Из душа меня вытащил стук в дверь. В номер вошел хозяин с подносом, на котором лежал аспирин и стояла запотевшая бутылка пива. Я тут же проглотил пару таблеток и запил их пивом. К горлу подкатила тошнота.
— Расписание поездов я узнал. Да, впрочем, я и так мог вам сказать, что поезд будет только через неделю, — сказал хозяин.
— Что? Как через неделю… Что за чушь! Сюда они приходят чуть ли не три раза в день.
— Раньше — да. А теперь… Ближайший — через неделю.
— Вы понимаете, что говорите? Этого не может быть…
Хозяин пожал плечами.
— Я не машинист поезда. Я всего лишь хозяин отеля. А вам очень нужно уехать?
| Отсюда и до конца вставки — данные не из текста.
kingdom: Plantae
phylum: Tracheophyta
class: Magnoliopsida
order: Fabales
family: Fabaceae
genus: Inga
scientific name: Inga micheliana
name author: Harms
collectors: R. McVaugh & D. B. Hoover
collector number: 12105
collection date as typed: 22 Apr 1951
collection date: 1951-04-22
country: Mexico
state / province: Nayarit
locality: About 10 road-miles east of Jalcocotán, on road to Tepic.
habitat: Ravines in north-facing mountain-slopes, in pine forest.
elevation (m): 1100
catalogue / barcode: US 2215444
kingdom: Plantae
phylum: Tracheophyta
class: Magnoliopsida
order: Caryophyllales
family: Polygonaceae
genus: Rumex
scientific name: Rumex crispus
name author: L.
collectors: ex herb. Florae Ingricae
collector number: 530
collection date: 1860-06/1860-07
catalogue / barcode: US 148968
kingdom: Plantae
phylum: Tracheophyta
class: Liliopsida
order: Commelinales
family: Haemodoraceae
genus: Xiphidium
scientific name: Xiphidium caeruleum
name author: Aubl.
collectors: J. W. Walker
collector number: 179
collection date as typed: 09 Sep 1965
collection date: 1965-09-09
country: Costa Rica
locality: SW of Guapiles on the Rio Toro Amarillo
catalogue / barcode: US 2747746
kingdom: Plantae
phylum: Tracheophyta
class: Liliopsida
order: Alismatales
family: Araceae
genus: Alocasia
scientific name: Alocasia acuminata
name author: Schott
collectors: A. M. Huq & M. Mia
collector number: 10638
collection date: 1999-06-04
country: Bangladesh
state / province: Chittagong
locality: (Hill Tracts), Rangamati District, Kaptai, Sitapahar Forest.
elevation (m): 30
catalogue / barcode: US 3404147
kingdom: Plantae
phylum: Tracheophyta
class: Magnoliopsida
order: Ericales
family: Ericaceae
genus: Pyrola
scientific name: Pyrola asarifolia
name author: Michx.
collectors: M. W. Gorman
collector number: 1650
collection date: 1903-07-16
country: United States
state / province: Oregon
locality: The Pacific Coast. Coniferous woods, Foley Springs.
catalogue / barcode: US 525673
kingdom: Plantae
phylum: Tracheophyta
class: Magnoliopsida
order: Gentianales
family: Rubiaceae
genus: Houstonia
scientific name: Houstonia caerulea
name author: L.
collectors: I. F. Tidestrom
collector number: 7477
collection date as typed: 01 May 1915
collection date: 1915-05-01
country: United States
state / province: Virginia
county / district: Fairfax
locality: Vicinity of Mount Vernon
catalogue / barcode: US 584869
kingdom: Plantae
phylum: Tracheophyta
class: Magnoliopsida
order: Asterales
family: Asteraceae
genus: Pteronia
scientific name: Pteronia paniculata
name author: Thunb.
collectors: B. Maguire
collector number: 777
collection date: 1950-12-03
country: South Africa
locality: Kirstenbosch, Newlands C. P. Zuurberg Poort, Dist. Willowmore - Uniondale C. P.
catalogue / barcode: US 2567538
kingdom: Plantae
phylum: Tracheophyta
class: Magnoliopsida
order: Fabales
Я промолчал. Действительно, почему я вдруг решил уезжать?.. Ведь с индейцем я так и не встретился. И ничего не выяснил о смерти друга. То есть не сделал ничего, что могло бы прекратить всю эту чертовщину. Даже если я вернусь, никто не поручится, что со мной не случится еще что-нибудь странное и жуткое. А потом я просто сойду с ума… Если еще не сошел. Но оставаться дальше в этом отеле… Черт! Я совершенно не знал, что мне делать. И чувствовал, как подступает паника.
— Не знаю… — пробормотал я.
— Простите, что?
— Н-нет… Это я не вам. Пожалуй, я останусь еще на несколько дней. Мне очень нужно разыскать одного человека… Вы не подскажете, как мне выйти на восточную окраину города? Вчера… Два дня назад я проплутал целый день и не смог выбраться из центра. Не город — лабиринт.
— Это несложно. Я набросаю вам план, когда вы будете уходить.
— Хорошо. А теперь я хотел бы побыть один.
— Конечно, конечно.
Закрыв за хозяином дверь, я тяжело повалился на кровать. Что же происходит со мной? Неужели во всем виновата рукопись? А может, она просто послужила спусковым механизмом, и безумие, которое дремлет в каждом человеке, в том числе и во мне, вырвалось на свободу?
Я попытался припомнить все, что прочитал за… За эти два дня. Не бойся. Скажи это. Ты просидел в номере двое суток. И ни черта не помнишь из того, что делал. Ты слетаешь с катушек, приятель. Слетаешь с катушек…
Я с трудом встал и снова направился в ванную. Нужно было побриться.